Chapter 21 (incise)
Pillars of fire greeted your window, dear dead, over breakfast. You ate breakfast in bed, that is, staring at the fire because you couldn't believe your eyes.
You hadn't noticed anything outside when you'd woken up. Hence the trip downstairs to make breakfast of peeled snow witches and seal's fur herbs. Hence the humming while seated on the counter, eyes shut to imagine the steps of a Skeleton Cook not there to dance. Hence the eating at the table alone, too many chairs from who-knew-where an obstacle course to your feet.
Hence when Tatter-cloak shouted about a fire, you ran upstairs, plate in hand. Hence why you stared, then knelt on your bed and kept eating because that was vaguely calming, and certainly pretending.
Tatter-cloak sat across the room from you, shivering atop his bed, a blanket around his shoulders with ends tickling to the floor. You pretended this was a special occasion, breakfast in bed, that rarely happens, maybe you should have brought him a plate too.

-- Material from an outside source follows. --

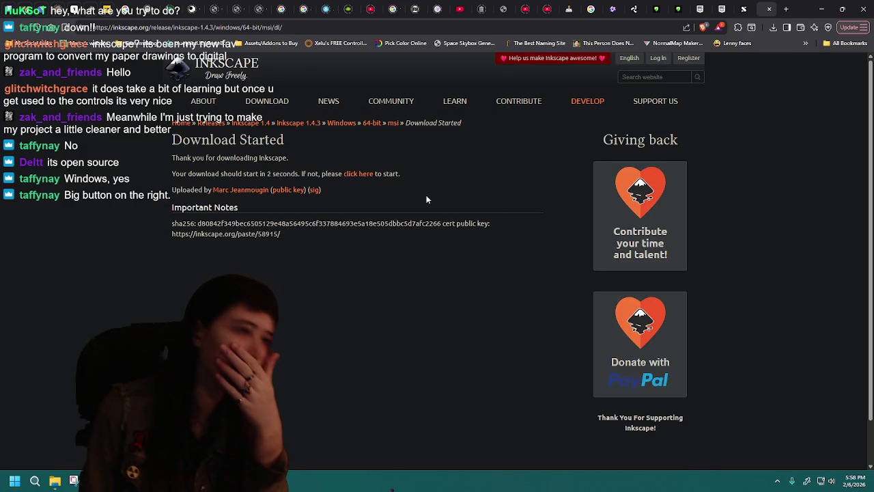
click(445, 280)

That is, the frost orchards burned.
***
Those first days in the house, dear dead, when it was only you, Tatter-cloak, and the silent pages of a third person, you tried teaching Tatter-cloak to carve drawings in a bone.
You had a few random bones, actually, kept on the shelves in the cave's stomach. Things stumbled upon while digging in the garden. Small animals frozen years and years ago, slowly brought to the surface by melting snow. The broken tibia--perhaps radius--you found with Rattle-bones, months before.

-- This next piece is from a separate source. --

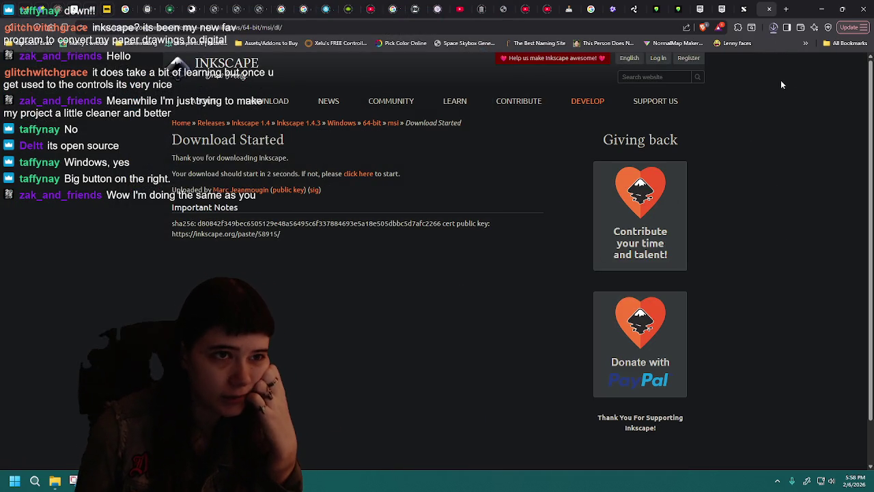
click(773, 28)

You taught Tatter-cloak etching with kitchen knives, dainty blades meant for peeling fruits--possibly--or maybe cutting meat from the bone. You had never used them.

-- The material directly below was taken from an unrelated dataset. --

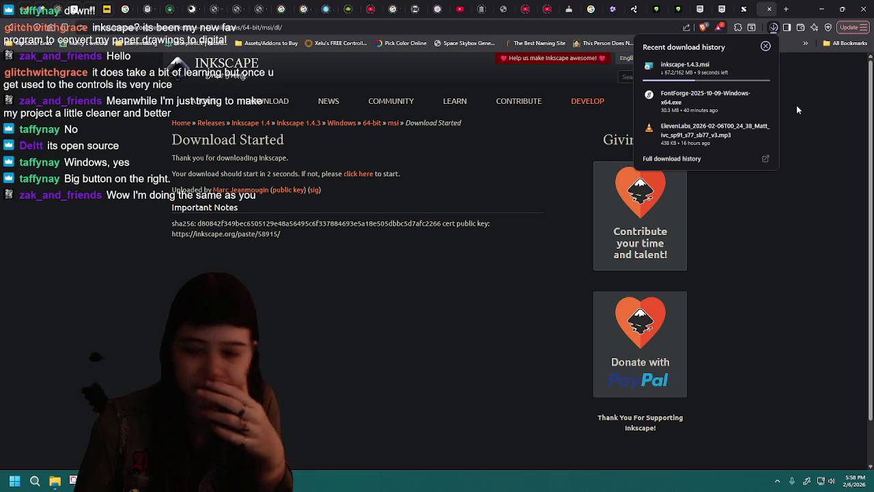
click(796, 105)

You sat at the dining alcove, him in the only chair, you on the smooth wooden table. For a demonstration, you carved one end of a bone, carefully scratching with the knife's point. You carved out petals of a tundra flower, pointy things, yellow in the flower patches, pale white beneath your knife. "You want to go slow," you said, handing the bone to Tatter-cloak. "And start shallow, then gradually cut the lines deeper." You adjusted his fingers along the edges of the bone so he could work in the middle without any of his fingers turning to casualties.
Tatter-cloak nodded, eyes faintly wide, gripping the knife handle too tightly. But you didn't say anything, about that. Best to start with the basics.
In the afternoons you gardened, while Tatter-cloak sat in the sitting room with the queen's book. On the occasions you returned to the house for a knife, or a shovel, Tatter-cloak was often pacing, muttering, exclaiming whole phrases to scribe then shaking his head no, not good enough.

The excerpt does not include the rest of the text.